# 4x4 Hearse



## ShadowGyrlBrice (Oct 28, 2010)

Hello everyone.

I wanted to share a couple pictures of my hearse, which has become a regular part of my annual haunt. It's made from a '92 Jeep Cherokee Laredo, and stays like this year round.



















I don't have pictures of the interior yet, but I keep the rear seat folded down and a casket in the back. Things to add will be electricals in the coach lights to run flicker bulbs and curtains in the rear windows.


----------



## Merlin (The Quiet One) (Feb 23, 2006)

Cool & original. Great idea.


----------



## niteprince (Oct 16, 2010)

Very cool... Now I wish I had my old Jeep back! Beyond creative I can't wait to see it when you add the electricals!


----------



## ShadowGyrlBrice (Oct 28, 2010)

Now that I've seen the PVC candles that have been posted, I think I'll do a pair of those for the coach lights. Now just to figure out how to wire them in series and run a switch down to the cabin.


----------



## scream1973 (Dec 23, 2007)

Shouldn't be that hard to wire em up for 12 Volt and run it down the roof rack and in through the liftgate.


----------



## Murdock (May 17, 2010)

I love it! What a creative idea!


----------



## TNBrad (Sep 10, 2007)

This is a great idea
you could just use those small tea lights, or a voltage adpater from the power port (cigeret lighter) and then use flicker bulbs.
OK I have a jeep too so now I'll do this too


----------



## joker (Sep 25, 2007)

Don't forget the landau bars.
http://www.gburnscorp.com/landau.html


----------



## ShadowGyrlBrice (Oct 28, 2010)

Its all in the details.

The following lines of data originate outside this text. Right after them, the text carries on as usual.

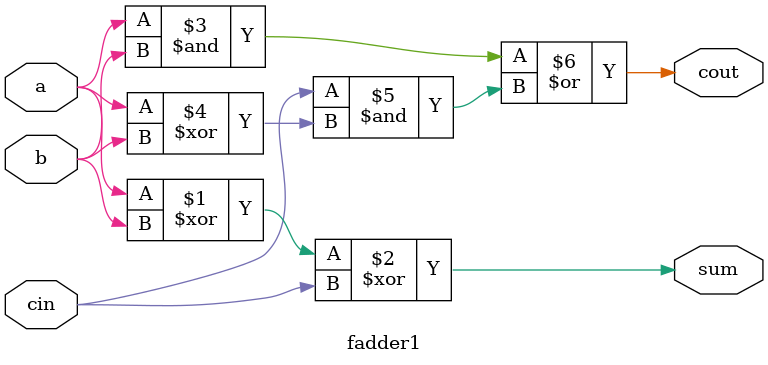
<source format=v>
module fadder1 (
    input a, b, cin,
    output cout, sum
);
    assign sum = a ^ b ^ cin; //simplification of k-map output: (!cin & (a ^ b)) + (cin & !(a ^ b))
    assign cout = (a & b) | (cin & (a ^ b));    //simplification of k-map output: (a & b) + (cin & b) + (cin & a)
endmodule
</source>
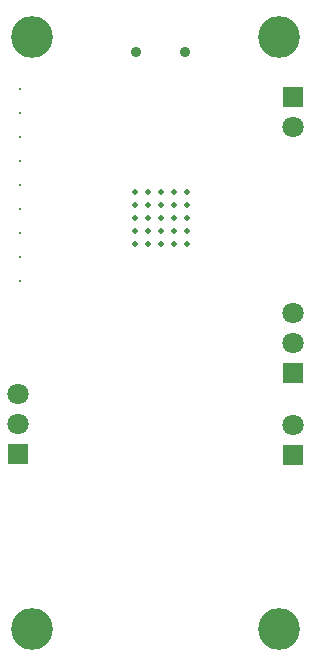
<source format=gbs>
G04*
G04 #@! TF.GenerationSoftware,Altium Limited,Altium Designer,20.0.9 (164)*
G04*
G04 Layer_Color=16711935*
%FSAX25Y25*%
%MOIN*%
G70*
G01*
G75*
%ADD38C,0.07099*%
%ADD39R,0.07099X0.07099*%
%ADD40C,0.03556*%
%ADD43C,0.13923*%
%ADD49C,0.01968*%
%ADD51C,0.00800*%
D38*
X0197000Y0178000D02*
D03*
Y0277500D02*
D03*
Y0205500D02*
D03*
Y0215500D02*
D03*
X0105500Y0178500D02*
D03*
Y0188500D02*
D03*
D39*
X0197000Y0168000D02*
D03*
Y0287500D02*
D03*
Y0195500D02*
D03*
X0105500Y0168500D02*
D03*
D40*
X0161250Y0302500D02*
D03*
X0144911D02*
D03*
D43*
X0110000Y0307500D02*
D03*
X0192500D02*
D03*
Y0110000D02*
D03*
X0110000D02*
D03*
D49*
X0161661Y0255661D02*
D03*
Y0251331D02*
D03*
Y0247000D02*
D03*
Y0242669D02*
D03*
Y0238339D02*
D03*
X0157331Y0255661D02*
D03*
Y0251331D02*
D03*
Y0247000D02*
D03*
Y0242669D02*
D03*
Y0238339D02*
D03*
X0153000Y0255661D02*
D03*
Y0251331D02*
D03*
Y0247000D02*
D03*
Y0242669D02*
D03*
Y0238339D02*
D03*
X0148669Y0255661D02*
D03*
Y0251331D02*
D03*
Y0247000D02*
D03*
Y0242669D02*
D03*
Y0238339D02*
D03*
X0144339Y0255661D02*
D03*
Y0251331D02*
D03*
Y0247000D02*
D03*
Y0242669D02*
D03*
Y0238339D02*
D03*
D51*
X0106000Y0290000D02*
D03*
Y0282000D02*
D03*
Y0266000D02*
D03*
Y0258000D02*
D03*
Y0274000D02*
D03*
Y0242000D02*
D03*
Y0234000D02*
D03*
Y0250000D02*
D03*
Y0226000D02*
D03*
M02*

</source>
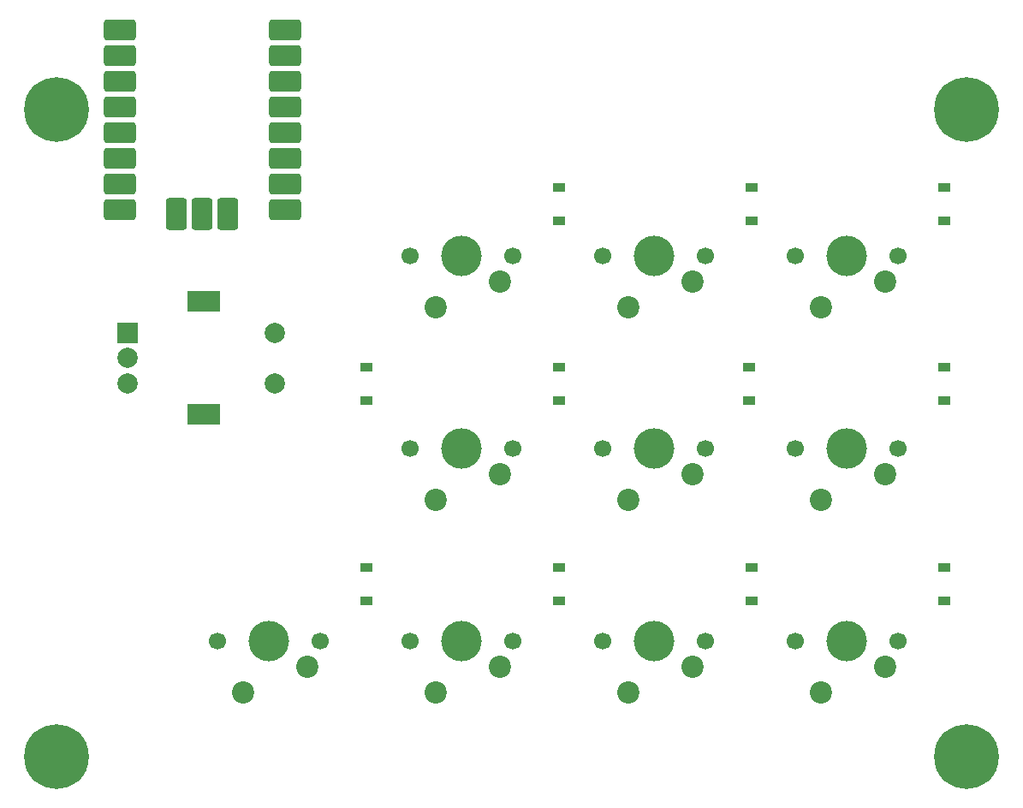
<source format=gbr>
%TF.GenerationSoftware,KiCad,Pcbnew,(6.0.4)*%
%TF.CreationDate,2022-05-17T18:27:42+01:00*%
%TF.ProjectId,MacroPad,4d616372-6f50-4616-942e-6b696361645f,rev?*%
%TF.SameCoordinates,Original*%
%TF.FileFunction,Soldermask,Top*%
%TF.FilePolarity,Negative*%
%FSLAX46Y46*%
G04 Gerber Fmt 4.6, Leading zero omitted, Abs format (unit mm)*
G04 Created by KiCad (PCBNEW (6.0.4)) date 2022-05-17 18:27:42*
%MOMM*%
%LPD*%
G01*
G04 APERTURE LIST*
G04 Aperture macros list*
%AMRoundRect*
0 Rectangle with rounded corners*
0 $1 Rounding radius*
0 $2 $3 $4 $5 $6 $7 $8 $9 X,Y pos of 4 corners*
0 Add a 4 corners polygon primitive as box body*
4,1,4,$2,$3,$4,$5,$6,$7,$8,$9,$2,$3,0*
0 Add four circle primitives for the rounded corners*
1,1,$1+$1,$2,$3*
1,1,$1+$1,$4,$5*
1,1,$1+$1,$6,$7*
1,1,$1+$1,$8,$9*
0 Add four rect primitives between the rounded corners*
20,1,$1+$1,$2,$3,$4,$5,0*
20,1,$1+$1,$4,$5,$6,$7,0*
20,1,$1+$1,$6,$7,$8,$9,0*
20,1,$1+$1,$8,$9,$2,$3,0*%
G04 Aperture macros list end*
%ADD10R,1.200000X0.900000*%
%ADD11C,6.400000*%
%ADD12C,4.000000*%
%ADD13C,1.700000*%
%ADD14C,2.200000*%
%ADD15RoundRect,0.386600X-1.215000X-0.665000X1.215000X-0.665000X1.215000X0.665000X-1.215000X0.665000X0*%
%ADD16RoundRect,0.386600X0.665000X-1.215000X0.665000X1.215000X-0.665000X1.215000X-0.665000X-1.215000X0*%
%ADD17R,2.000000X2.000000*%
%ADD18C,2.000000*%
%ADD19R,3.200000X2.000000*%
G04 APERTURE END LIST*
D10*
%TO.C,D9*%
X201814000Y-71032000D03*
X201814000Y-67732000D03*
%TD*%
%TO.C,D3*%
X201814000Y-108624000D03*
X201814000Y-105324000D03*
%TD*%
%TO.C,DR1*%
X144664000Y-88812000D03*
X144664000Y-85512000D03*
%TD*%
%TO.C,D1*%
X163714000Y-108624000D03*
X163714000Y-105324000D03*
%TD*%
%TO.C,D5*%
X182510000Y-88812000D03*
X182510000Y-85512000D03*
%TD*%
D11*
%TO.C,UwU*%
X204000000Y-124000000D03*
%TD*%
D10*
%TO.C,D8*%
X182764000Y-71032000D03*
X182764000Y-67732000D03*
%TD*%
%TO.C,D4*%
X163714000Y-88812000D03*
X163714000Y-85512000D03*
%TD*%
D12*
%TO.C,SWM1*%
X135012000Y-112562000D03*
D13*
X129932000Y-112562000D03*
X140092000Y-112562000D03*
D14*
X132472000Y-117642000D03*
X138822000Y-115102000D03*
%TD*%
D13*
%TO.C,SW5*%
X178192000Y-93512000D03*
X168032000Y-93512000D03*
D12*
X173112000Y-93512000D03*
D14*
X170572000Y-98592000D03*
X176922000Y-96052000D03*
%TD*%
D15*
%TO.C,PCB1*%
X136578000Y-52138600D03*
X136578000Y-54678600D03*
X136578000Y-57218600D03*
X136578000Y-59758600D03*
X120238000Y-57218600D03*
X136578000Y-62298600D03*
X136578000Y-64838600D03*
X120238000Y-52138600D03*
X136578000Y-67378600D03*
X136578000Y-69918600D03*
X120238000Y-67378600D03*
X120238000Y-64838600D03*
X120238000Y-62298600D03*
X120238000Y-59758600D03*
X120238000Y-54678600D03*
X120238000Y-69918600D03*
D16*
X128408000Y-70358600D03*
X125868000Y-70358600D03*
X130948000Y-70358600D03*
%TD*%
D13*
%TO.C,SW7*%
X159142000Y-74462000D03*
D12*
X154062000Y-74462000D03*
D13*
X148982000Y-74462000D03*
D14*
X151522000Y-79542000D03*
X157872000Y-77002000D03*
%TD*%
D13*
%TO.C,SW8*%
X168032000Y-74462000D03*
X178192000Y-74462000D03*
D12*
X173112000Y-74462000D03*
D14*
X170572000Y-79542000D03*
X176922000Y-77002000D03*
%TD*%
D13*
%TO.C,SW3*%
X197242000Y-112562000D03*
X187082000Y-112562000D03*
D12*
X192162000Y-112562000D03*
D14*
X189622000Y-117642000D03*
X195972000Y-115102000D03*
%TD*%
D11*
%TO.C,Daddy*%
X114000000Y-124000000D03*
%TD*%
%TO.C,me*%
X204000000Y-60000000D03*
%TD*%
D13*
%TO.C,SW4*%
X148982000Y-93512000D03*
D12*
X154062000Y-93512000D03*
D13*
X159142000Y-93512000D03*
D14*
X151522000Y-98592000D03*
X157872000Y-96052000D03*
%TD*%
D10*
%TO.C,D6*%
X201814000Y-88812000D03*
X201814000Y-85512000D03*
%TD*%
D17*
%TO.C,SWR1*%
X121042000Y-82082000D03*
D18*
X121042000Y-87082000D03*
X121042000Y-84582000D03*
D19*
X128542000Y-90182000D03*
X128542000Y-78982000D03*
D18*
X135542000Y-87082000D03*
X135542000Y-82082000D03*
%TD*%
D13*
%TO.C,SW2*%
X178192000Y-112562000D03*
D12*
X173112000Y-112562000D03*
D13*
X168032000Y-112562000D03*
D14*
X170572000Y-117642000D03*
X176922000Y-115102000D03*
%TD*%
D11*
%TO.C,mount*%
X114000000Y-60000000D03*
%TD*%
D12*
%TO.C,SW9*%
X192162000Y-74462000D03*
D13*
X197242000Y-74462000D03*
X187082000Y-74462000D03*
D14*
X189622000Y-79542000D03*
X195972000Y-77002000D03*
%TD*%
D10*
%TO.C,D2*%
X182764000Y-108624000D03*
X182764000Y-105324000D03*
%TD*%
D12*
%TO.C,SW6*%
X192162000Y-93512000D03*
D13*
X187082000Y-93512000D03*
X197242000Y-93512000D03*
D14*
X189622000Y-98592000D03*
X195972000Y-96052000D03*
%TD*%
D13*
%TO.C,SW1*%
X159142000Y-112562000D03*
D12*
X154062000Y-112562000D03*
D13*
X148982000Y-112562000D03*
D14*
X151522000Y-117642000D03*
X157872000Y-115102000D03*
%TD*%
D10*
%TO.C,DM1*%
X144664000Y-108624000D03*
X144664000Y-105324000D03*
%TD*%
%TO.C,D7*%
X163714000Y-71032000D03*
X163714000Y-67732000D03*
%TD*%
M02*

</source>
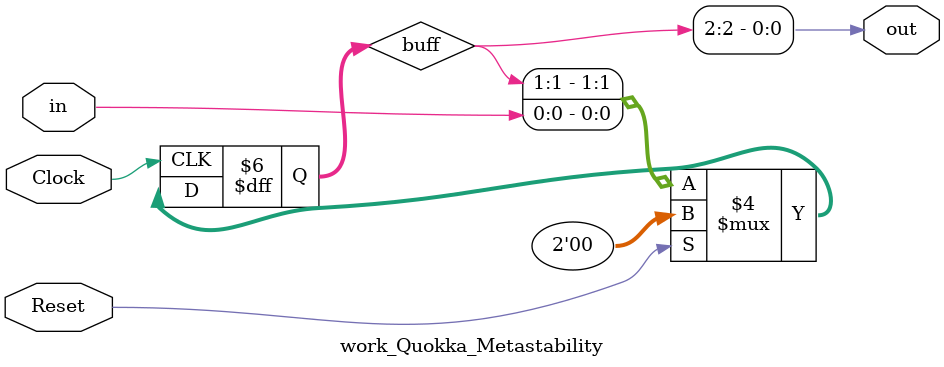
<source format=v>
`timescale 1ns/1ps
`default_nettype none

module work_Quokka_BoardSignalsProc (
	BoardSignals_Clock,
	BoardSignals_Reset,
	BoardSignals_Running,
	BoardSignals_Starting,
	BoardSignals_Started,
	Clock,
	Reset,
	InternalReset
	);

	input wire Clock;
	inout wire Reset;
	input wire InternalReset;

	output wire BoardSignals_Clock;
	output wire BoardSignals_Reset;
	output wire BoardSignals_Running;
	output wire BoardSignals_Starting;
	output wire BoardSignals_Started;
	
	reg internalRunning = 0;
	reg internalStarted = 0;
	
	assign BoardSignals_Clock = Clock;
	assign BoardSignals_Reset = Reset | InternalReset;
	assign BoardSignals_Running = internalRunning;
	assign BoardSignals_Started = internalStarted;
	assign BoardSignals_Starting = internalRunning & !internalStarted;

	
	always @ (posedge BoardSignals_Clock)
	begin
		if (BoardSignals_Reset) begin
			internalRunning <= 0;
			internalStarted <= 0;
		end
		else begin
			if ( BoardSignals_Running ) begin
				internalStarted <= 1;
			end
			
			internalRunning <= 1;
		end
	end
endmodule

module work_Quokka_Metastability(Clock, Reset, in, out);
input wire Clock;
input wire Reset;
input wire in;
output wire out;

reg [2:1] buff = 2'b00;

always @(posedge Clock)
begin
	if (Reset)
		begin
			buff <= 2'b00;
		end
	else
		begin
			buff <= {buff[1], in};
		end;
end

assign out = buff[2];

endmodule

</source>
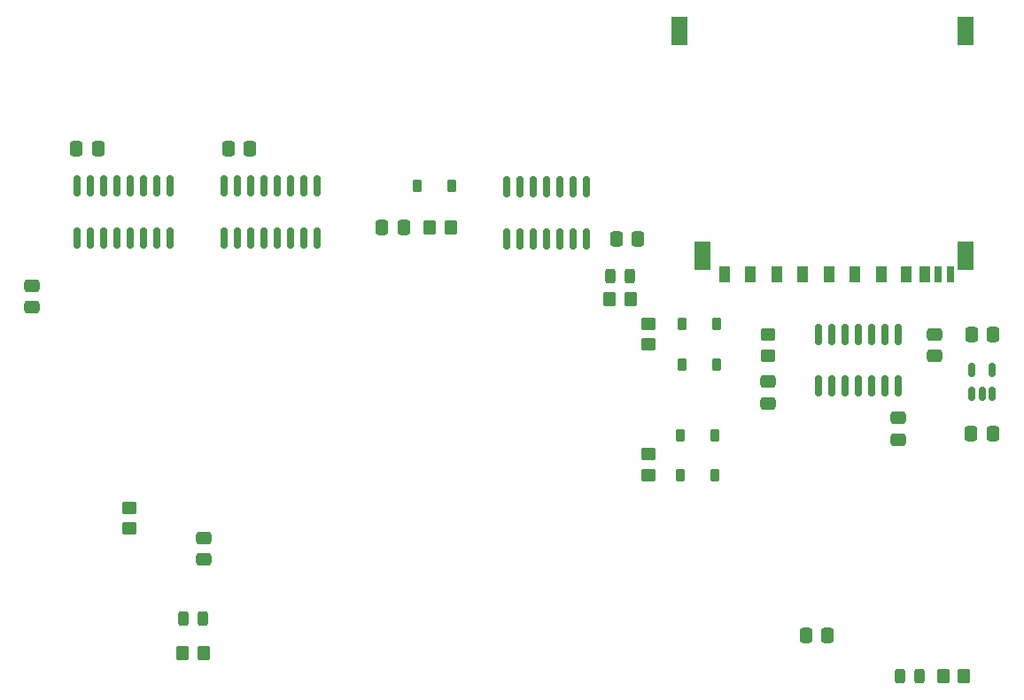
<source format=gbr>
%TF.GenerationSoftware,KiCad,Pcbnew,9.0.0*%
%TF.CreationDate,2025-03-18T20:07:55+01:00*%
%TF.ProjectId,SuperCPM65,53757065-7243-4504-9d36-352e6b696361,rev?*%
%TF.SameCoordinates,Original*%
%TF.FileFunction,Paste,Top*%
%TF.FilePolarity,Positive*%
%FSLAX46Y46*%
G04 Gerber Fmt 4.6, Leading zero omitted, Abs format (unit mm)*
G04 Created by KiCad (PCBNEW 9.0.0) date 2025-03-18 20:07:55*
%MOMM*%
%LPD*%
G01*
G04 APERTURE LIST*
G04 Aperture macros list*
%AMRoundRect*
0 Rectangle with rounded corners*
0 $1 Rounding radius*
0 $2 $3 $4 $5 $6 $7 $8 $9 X,Y pos of 4 corners*
0 Add a 4 corners polygon primitive as box body*
4,1,4,$2,$3,$4,$5,$6,$7,$8,$9,$2,$3,0*
0 Add four circle primitives for the rounded corners*
1,1,$1+$1,$2,$3*
1,1,$1+$1,$4,$5*
1,1,$1+$1,$6,$7*
1,1,$1+$1,$8,$9*
0 Add four rect primitives between the rounded corners*
20,1,$1+$1,$2,$3,$4,$5,0*
20,1,$1+$1,$4,$5,$6,$7,0*
20,1,$1+$1,$6,$7,$8,$9,0*
20,1,$1+$1,$8,$9,$2,$3,0*%
G04 Aperture macros list end*
%ADD10R,1.000000X1.500000*%
%ADD11R,0.700000X1.500000*%
%ADD12R,1.500000X2.800000*%
%ADD13RoundRect,0.150000X0.150000X-0.825000X0.150000X0.825000X-0.150000X0.825000X-0.150000X-0.825000X0*%
%ADD14RoundRect,0.150000X-0.150000X0.825000X-0.150000X-0.825000X0.150000X-0.825000X0.150000X0.825000X0*%
%ADD15RoundRect,0.225000X-0.225000X-0.375000X0.225000X-0.375000X0.225000X0.375000X-0.225000X0.375000X0*%
%ADD16RoundRect,0.250000X0.337500X0.475000X-0.337500X0.475000X-0.337500X-0.475000X0.337500X-0.475000X0*%
%ADD17RoundRect,0.250000X0.350000X0.450000X-0.350000X0.450000X-0.350000X-0.450000X0.350000X-0.450000X0*%
%ADD18RoundRect,0.250000X-0.475000X0.337500X-0.475000X-0.337500X0.475000X-0.337500X0.475000X0.337500X0*%
%ADD19RoundRect,0.250000X-0.337500X-0.475000X0.337500X-0.475000X0.337500X0.475000X-0.337500X0.475000X0*%
%ADD20RoundRect,0.250000X-0.450000X0.350000X-0.450000X-0.350000X0.450000X-0.350000X0.450000X0.350000X0*%
%ADD21RoundRect,0.243750X0.243750X0.456250X-0.243750X0.456250X-0.243750X-0.456250X0.243750X-0.456250X0*%
%ADD22RoundRect,0.243750X-0.243750X-0.456250X0.243750X-0.456250X0.243750X0.456250X-0.243750X0.456250X0*%
%ADD23RoundRect,0.150000X0.150000X-0.512500X0.150000X0.512500X-0.150000X0.512500X-0.150000X-0.512500X0*%
%ADD24RoundRect,0.250000X-0.350000X-0.450000X0.350000X-0.450000X0.350000X0.450000X-0.350000X0.450000X0*%
%ADD25RoundRect,0.250000X0.450000X-0.350000X0.450000X0.350000X-0.450000X0.350000X-0.450000X-0.350000X0*%
G04 APERTURE END LIST*
D10*
%TO.C,J4*%
X135575000Y-68100000D03*
X138075000Y-68100000D03*
X140575000Y-68100000D03*
X143075000Y-68100000D03*
X145575000Y-68100000D03*
X148075000Y-68100000D03*
X150500000Y-68100000D03*
X152200000Y-68100000D03*
X133075000Y-68100000D03*
D11*
X153500000Y-68100000D03*
D12*
X156100000Y-66300000D03*
X131000000Y-66300000D03*
X128800000Y-44800000D03*
X156100000Y-44800000D03*
D11*
X154700000Y-68100000D03*
%TD*%
D13*
%TO.C,U5*%
X71200000Y-64575000D03*
X72470000Y-64575000D03*
X73740000Y-64575000D03*
X75010000Y-64575000D03*
X76280000Y-64575000D03*
X77550000Y-64575000D03*
X78820000Y-64575000D03*
X80090000Y-64575000D03*
X80090000Y-59625000D03*
X78820000Y-59625000D03*
X77550000Y-59625000D03*
X76280000Y-59625000D03*
X75010000Y-59625000D03*
X73740000Y-59625000D03*
X72470000Y-59625000D03*
X71200000Y-59625000D03*
%TD*%
D14*
%TO.C,U7*%
X149710000Y-73825000D03*
X148440000Y-73825000D03*
X147170000Y-73825000D03*
X145900000Y-73825000D03*
X144630000Y-73825000D03*
X143360000Y-73825000D03*
X142090000Y-73825000D03*
X142090000Y-78775000D03*
X143360000Y-78775000D03*
X144630000Y-78775000D03*
X145900000Y-78775000D03*
X147170000Y-78775000D03*
X148440000Y-78775000D03*
X149710000Y-78775000D03*
%TD*%
D15*
%TO.C,D1*%
X128850000Y-83500000D03*
X132150000Y-83500000D03*
%TD*%
D16*
%TO.C,C7*%
X102437500Y-63600000D03*
X100362500Y-63600000D03*
%TD*%
D15*
%TO.C,D8*%
X103750000Y-59600000D03*
X107050000Y-59600000D03*
%TD*%
D17*
%TO.C,R5*%
X124100000Y-70400000D03*
X122100000Y-70400000D03*
%TD*%
D18*
%TO.C,C6*%
X153210000Y-73787500D03*
X153210000Y-75862500D03*
%TD*%
D19*
%TO.C,C4*%
X156672500Y-83325000D03*
X158747500Y-83325000D03*
%TD*%
D15*
%TO.C,D4*%
X129000000Y-72800000D03*
X132300000Y-72800000D03*
%TD*%
D16*
%TO.C,C1*%
X142937500Y-102600000D03*
X140862500Y-102600000D03*
%TD*%
D20*
%TO.C,R3*%
X76200000Y-90400000D03*
X76200000Y-92400000D03*
%TD*%
D21*
%TO.C,D7*%
X151700000Y-106500000D03*
X149825000Y-106500000D03*
%TD*%
D18*
%TO.C,C3*%
X66900000Y-69162500D03*
X66900000Y-71237500D03*
%TD*%
D15*
%TO.C,D3*%
X128900000Y-87300000D03*
X132200000Y-87300000D03*
%TD*%
D22*
%TO.C,D5*%
X81400000Y-101000000D03*
X83275000Y-101000000D03*
%TD*%
D13*
%TO.C,U6*%
X85255000Y-64575000D03*
X86525000Y-64575000D03*
X87795000Y-64575000D03*
X89065000Y-64575000D03*
X90335000Y-64575000D03*
X91605000Y-64575000D03*
X92875000Y-64575000D03*
X94145000Y-64575000D03*
X94145000Y-59625000D03*
X92875000Y-59625000D03*
X91605000Y-59625000D03*
X90335000Y-59625000D03*
X89065000Y-59625000D03*
X87795000Y-59625000D03*
X86525000Y-59625000D03*
X85255000Y-59625000D03*
%TD*%
D19*
%TO.C,C8*%
X156710000Y-73825000D03*
X158785000Y-73825000D03*
%TD*%
D23*
%TO.C,U8*%
X156760000Y-79462500D03*
X157710000Y-79462500D03*
X158660000Y-79462500D03*
X158660000Y-77187500D03*
X156760000Y-77187500D03*
%TD*%
D15*
%TO.C,D2*%
X129000000Y-76700000D03*
X132300000Y-76700000D03*
%TD*%
D24*
%TO.C,R6*%
X154000000Y-106500000D03*
X156000000Y-106500000D03*
%TD*%
D25*
%TO.C,R1*%
X125800000Y-87300000D03*
X125800000Y-85300000D03*
%TD*%
D20*
%TO.C,R2*%
X125800000Y-72800000D03*
X125800000Y-74800000D03*
%TD*%
D19*
%TO.C,C12*%
X85662500Y-56075000D03*
X87737500Y-56075000D03*
%TD*%
D18*
%TO.C,C2*%
X83300000Y-93262500D03*
X83300000Y-95337500D03*
%TD*%
D21*
%TO.C,D6*%
X124037500Y-68200000D03*
X122162500Y-68200000D03*
%TD*%
D18*
%TO.C,C10*%
X137210000Y-78325000D03*
X137210000Y-80400000D03*
%TD*%
D19*
%TO.C,C9*%
X122762500Y-64700000D03*
X124837500Y-64700000D03*
%TD*%
D24*
%TO.C,R8*%
X104900000Y-63600000D03*
X106900000Y-63600000D03*
%TD*%
%TO.C,R4*%
X81300000Y-104300000D03*
X83300000Y-104300000D03*
%TD*%
D14*
%TO.C,U1*%
X119910000Y-59725000D03*
X118640000Y-59725000D03*
X117370000Y-59725000D03*
X116100000Y-59725000D03*
X114830000Y-59725000D03*
X113560000Y-59725000D03*
X112290000Y-59725000D03*
X112290000Y-64675000D03*
X113560000Y-64675000D03*
X114830000Y-64675000D03*
X116100000Y-64675000D03*
X117370000Y-64675000D03*
X118640000Y-64675000D03*
X119910000Y-64675000D03*
%TD*%
D20*
%TO.C,R7*%
X137210000Y-73825000D03*
X137210000Y-75825000D03*
%TD*%
D19*
%TO.C,C11*%
X71162500Y-56075000D03*
X73237500Y-56075000D03*
%TD*%
D18*
%TO.C,C5*%
X149710000Y-81787500D03*
X149710000Y-83862500D03*
%TD*%
M02*

</source>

I hadn't even thought of something like that, but now as I look it certainly does need to find its way on the Jeep.


----------



## ShadowGyrlBrice (Oct 28, 2010)

TNBrad said:


> This is a great idea
> you could just use those small tea lights, or a voltage adpater from the power port (cigeret lighter) and then use flicker bulbs.
> OK I have a jeep too so now I'll do this too


That's actually what I'm thinking of doing. I figure that if I just put the switch on the tea light to "on" and solder wires into the battery compartment I can wire two of them in sequence and then just run the wires through the drivers door to the ceiling. I could then put a small battery package and a switch right there above the drivers seat.


----------